(Records shown Opens)

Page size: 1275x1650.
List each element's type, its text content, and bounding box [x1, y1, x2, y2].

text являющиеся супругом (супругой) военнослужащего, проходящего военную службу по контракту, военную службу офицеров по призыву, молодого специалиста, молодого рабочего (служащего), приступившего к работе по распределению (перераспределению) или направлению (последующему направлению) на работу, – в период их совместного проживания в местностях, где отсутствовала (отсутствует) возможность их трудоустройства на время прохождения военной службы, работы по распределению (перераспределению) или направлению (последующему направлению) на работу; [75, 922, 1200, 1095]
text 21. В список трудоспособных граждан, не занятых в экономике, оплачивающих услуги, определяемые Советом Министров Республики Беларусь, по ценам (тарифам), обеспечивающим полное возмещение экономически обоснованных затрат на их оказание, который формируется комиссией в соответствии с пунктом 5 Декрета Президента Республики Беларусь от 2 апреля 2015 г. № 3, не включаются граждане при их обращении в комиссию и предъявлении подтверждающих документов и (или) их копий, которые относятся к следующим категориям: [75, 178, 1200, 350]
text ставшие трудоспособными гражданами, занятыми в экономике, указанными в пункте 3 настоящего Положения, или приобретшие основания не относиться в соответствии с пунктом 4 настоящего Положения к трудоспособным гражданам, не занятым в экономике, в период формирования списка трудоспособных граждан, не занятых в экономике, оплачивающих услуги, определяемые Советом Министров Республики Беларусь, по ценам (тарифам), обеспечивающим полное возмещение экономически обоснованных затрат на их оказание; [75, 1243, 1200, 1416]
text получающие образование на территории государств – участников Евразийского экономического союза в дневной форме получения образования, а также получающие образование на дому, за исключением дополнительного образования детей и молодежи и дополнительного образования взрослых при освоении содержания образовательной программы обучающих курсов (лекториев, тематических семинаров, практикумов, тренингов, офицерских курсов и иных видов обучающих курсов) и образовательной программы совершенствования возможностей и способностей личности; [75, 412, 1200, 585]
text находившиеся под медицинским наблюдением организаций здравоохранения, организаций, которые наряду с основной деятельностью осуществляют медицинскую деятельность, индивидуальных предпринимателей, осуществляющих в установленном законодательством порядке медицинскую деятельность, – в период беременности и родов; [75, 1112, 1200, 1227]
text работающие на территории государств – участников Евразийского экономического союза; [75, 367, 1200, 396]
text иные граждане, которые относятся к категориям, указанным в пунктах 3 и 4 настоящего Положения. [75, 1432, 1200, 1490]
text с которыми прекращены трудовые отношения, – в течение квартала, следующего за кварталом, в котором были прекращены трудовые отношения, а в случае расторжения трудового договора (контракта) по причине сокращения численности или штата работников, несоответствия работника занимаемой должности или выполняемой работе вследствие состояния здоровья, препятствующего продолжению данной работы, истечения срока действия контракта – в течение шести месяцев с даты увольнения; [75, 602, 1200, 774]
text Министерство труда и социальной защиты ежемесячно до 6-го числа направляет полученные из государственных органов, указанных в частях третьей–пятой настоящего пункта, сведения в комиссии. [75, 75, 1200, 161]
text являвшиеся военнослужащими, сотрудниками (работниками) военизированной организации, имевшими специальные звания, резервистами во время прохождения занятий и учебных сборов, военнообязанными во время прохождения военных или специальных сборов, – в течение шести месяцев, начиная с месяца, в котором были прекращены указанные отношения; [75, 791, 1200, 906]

(Records shown Closes)

**Goal of the exercise:** Print every record above exactly as written.

**Task output:**
Page size: 1275x1650.
List each element's type, its text content, and bounding box [x1, y1, x2, y2].

text являющиеся супругом (супругой) военнослужащего, проходящего военную службу по контракту, военную службу офицеров по призыву, молодого специалиста, молодого рабочего (служащего), приступившего к работе по распределению (перераспределению) или направлению (последующему направлению) на работу, – в период их совместного проживания в местностях, где отсутствовала (отсутствует) возможность их трудоустройства на время прохождения военной службы, работы по распределению (перераспределению) или направлению (последующему направлению) на работу; [75, 922, 1200, 1095]
text 21. В список трудоспособных граждан, не занятых в экономике, оплачивающих услуги, определяемые Советом Министров Республики Беларусь, по ценам (тарифам), обеспечивающим полное возмещение экономически обоснованных затрат на их оказание, который формируется комиссией в соответствии с пунктом 5 Декрета Президента Республики Беларусь от 2 апреля 2015 г. № 3, не включаются граждане при их обращении в комиссию и предъявлении подтверждающих документов и (или) их копий, которые относятся к следующим категориям: [75, 178, 1200, 350]
text ставшие трудоспособными гражданами, занятыми в экономике, указанными в пункте 3 настоящего Положения, или приобретшие основания не относиться в соответствии с пунктом 4 настоящего Положения к трудоспособным гражданам, не занятым в экономике, в период формирования списка трудоспособных граждан, не занятых в экономике, оплачивающих услуги, определяемые Советом Министров Республики Беларусь, по ценам (тарифам), обеспечивающим полное возмещение экономически обоснованных затрат на их оказание; [75, 1243, 1200, 1416]
text получающие образование на территории государств – участников Евразийского экономического союза в дневной форме получения образования, а также получающие образование на дому, за исключением дополнительного образования детей и молодежи и дополнительного образования взрослых при освоении содержания образовательной программы обучающих курсов (лекториев, тематических семинаров, практикумов, тренингов, офицерских курсов и иных видов обучающих курсов) и образовательной программы совершенствования возможностей и способностей личности; [75, 412, 1200, 585]
text находившиеся под медицинским наблюдением организаций здравоохранения, организаций, которые наряду с основной деятельностью осуществляют медицинскую деятельность, индивидуальных предпринимателей, осуществляющих в установленном законодательством порядке медицинскую деятельность, – в период беременности и родов; [75, 1112, 1200, 1227]
text работающие на территории государств – участников Евразийского экономического союза; [75, 367, 1200, 396]
text иные граждане, которые относятся к категориям, указанным в пунктах 3 и 4 настоящего Положения. [75, 1432, 1200, 1490]
text с которыми прекращены трудовые отношения, – в течение квартала, следующего за кварталом, в котором были прекращены трудовые отношения, а в случае расторжения трудового договора (контракта) по причине сокращения численности или штата работников, несоответствия работника занимаемой должности или выполняемой работе вследствие состояния здоровья, препятствующего продолжению данной работы, истечения срока действия контракта – в течение шести месяцев с даты увольнения; [75, 602, 1200, 774]
text Министерство труда и социальной защиты ежемесячно до 6-го числа направляет полученные из государственных органов, указанных в частях третьей–пятой настоящего пункта, сведения в комиссии. [75, 75, 1200, 161]
text являвшиеся военнослужащими, сотрудниками (работниками) военизированной организации, имевшими специальные звания, резервистами во время прохождения занятий и учебных сборов, военнообязанными во время прохождения военных или специальных сборов, – в течение шести месяцев, начиная с месяца, в котором были прекращены указанные отношения; [75, 791, 1200, 906]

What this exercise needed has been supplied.